>>>

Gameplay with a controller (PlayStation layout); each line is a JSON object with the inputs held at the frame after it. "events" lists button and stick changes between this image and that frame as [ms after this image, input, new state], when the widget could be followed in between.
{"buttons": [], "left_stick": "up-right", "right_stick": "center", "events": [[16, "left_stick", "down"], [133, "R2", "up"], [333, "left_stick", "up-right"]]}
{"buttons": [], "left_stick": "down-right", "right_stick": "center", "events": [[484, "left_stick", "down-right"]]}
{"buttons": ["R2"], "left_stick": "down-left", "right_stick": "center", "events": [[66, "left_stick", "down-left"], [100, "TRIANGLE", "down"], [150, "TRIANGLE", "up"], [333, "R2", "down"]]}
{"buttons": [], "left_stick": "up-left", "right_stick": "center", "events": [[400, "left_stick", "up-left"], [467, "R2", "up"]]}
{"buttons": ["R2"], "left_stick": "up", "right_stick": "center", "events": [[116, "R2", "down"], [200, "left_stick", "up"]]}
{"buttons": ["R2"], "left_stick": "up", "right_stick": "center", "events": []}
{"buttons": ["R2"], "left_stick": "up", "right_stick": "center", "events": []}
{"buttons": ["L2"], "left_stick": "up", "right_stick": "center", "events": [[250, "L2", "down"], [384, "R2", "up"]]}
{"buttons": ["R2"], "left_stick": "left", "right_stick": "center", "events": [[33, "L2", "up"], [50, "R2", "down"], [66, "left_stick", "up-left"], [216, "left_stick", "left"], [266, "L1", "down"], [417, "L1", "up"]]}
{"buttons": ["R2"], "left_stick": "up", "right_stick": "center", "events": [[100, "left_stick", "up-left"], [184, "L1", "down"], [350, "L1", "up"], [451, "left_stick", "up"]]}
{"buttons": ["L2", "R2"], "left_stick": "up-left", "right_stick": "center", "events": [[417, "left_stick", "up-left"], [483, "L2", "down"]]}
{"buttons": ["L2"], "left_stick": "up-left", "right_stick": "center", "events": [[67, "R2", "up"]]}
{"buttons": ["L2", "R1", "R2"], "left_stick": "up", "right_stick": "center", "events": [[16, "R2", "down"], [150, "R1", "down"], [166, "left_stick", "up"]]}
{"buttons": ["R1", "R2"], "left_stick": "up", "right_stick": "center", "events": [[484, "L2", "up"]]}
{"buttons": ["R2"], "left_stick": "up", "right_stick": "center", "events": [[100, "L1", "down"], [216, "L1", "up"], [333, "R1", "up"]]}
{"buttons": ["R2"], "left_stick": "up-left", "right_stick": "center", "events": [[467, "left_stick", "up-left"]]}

<<<

WHAT THE TASK REQUIRES
Please transcribe the listing in its entirety, exactly.

TASK RESPONSE
Gameplay with a controller (PlayStation layout); each line is a JSON object with the inputs held at the frame after it. "events" lists button and stick changes between this image and that frame as [ms after this image, input, new state], when the widget could be followed in between.
{"buttons": [], "left_stick": "up-right", "right_stick": "center", "events": [[16, "left_stick", "down"], [133, "R2", "up"], [333, "left_stick", "up-right"]]}
{"buttons": [], "left_stick": "down-right", "right_stick": "center", "events": [[484, "left_stick", "down-right"]]}
{"buttons": ["R2"], "left_stick": "down-left", "right_stick": "center", "events": [[66, "left_stick", "down-left"], [100, "TRIANGLE", "down"], [150, "TRIANGLE", "up"], [333, "R2", "down"]]}
{"buttons": [], "left_stick": "up-left", "right_stick": "center", "events": [[400, "left_stick", "up-left"], [467, "R2", "up"]]}
{"buttons": ["R2"], "left_stick": "up", "right_stick": "center", "events": [[116, "R2", "down"], [200, "left_stick", "up"]]}
{"buttons": ["R2"], "left_stick": "up", "right_stick": "center", "events": []}
{"buttons": ["R2"], "left_stick": "up", "right_stick": "center", "events": []}
{"buttons": ["L2"], "left_stick": "up", "right_stick": "center", "events": [[250, "L2", "down"], [384, "R2", "up"]]}
{"buttons": ["R2"], "left_stick": "left", "right_stick": "center", "events": [[33, "L2", "up"], [50, "R2", "down"], [66, "left_stick", "up-left"], [216, "left_stick", "left"], [266, "L1", "down"], [417, "L1", "up"]]}
{"buttons": ["R2"], "left_stick": "up", "right_stick": "center", "events": [[100, "left_stick", "up-left"], [184, "L1", "down"], [350, "L1", "up"], [451, "left_stick", "up"]]}
{"buttons": ["L2", "R2"], "left_stick": "up-left", "right_stick": "center", "events": [[417, "left_stick", "up-left"], [483, "L2", "down"]]}
{"buttons": ["L2"], "left_stick": "up-left", "right_stick": "center", "events": [[67, "R2", "up"]]}
{"buttons": ["L2", "R1", "R2"], "left_stick": "up", "right_stick": "center", "events": [[16, "R2", "down"], [150, "R1", "down"], [166, "left_stick", "up"]]}
{"buttons": ["R1", "R2"], "left_stick": "up", "right_stick": "center", "events": [[484, "L2", "up"]]}
{"buttons": ["R2"], "left_stick": "up", "right_stick": "center", "events": [[100, "L1", "down"], [216, "L1", "up"], [333, "R1", "up"]]}
{"buttons": ["R2"], "left_stick": "up-left", "right_stick": "center", "events": [[467, "left_stick", "up-left"]]}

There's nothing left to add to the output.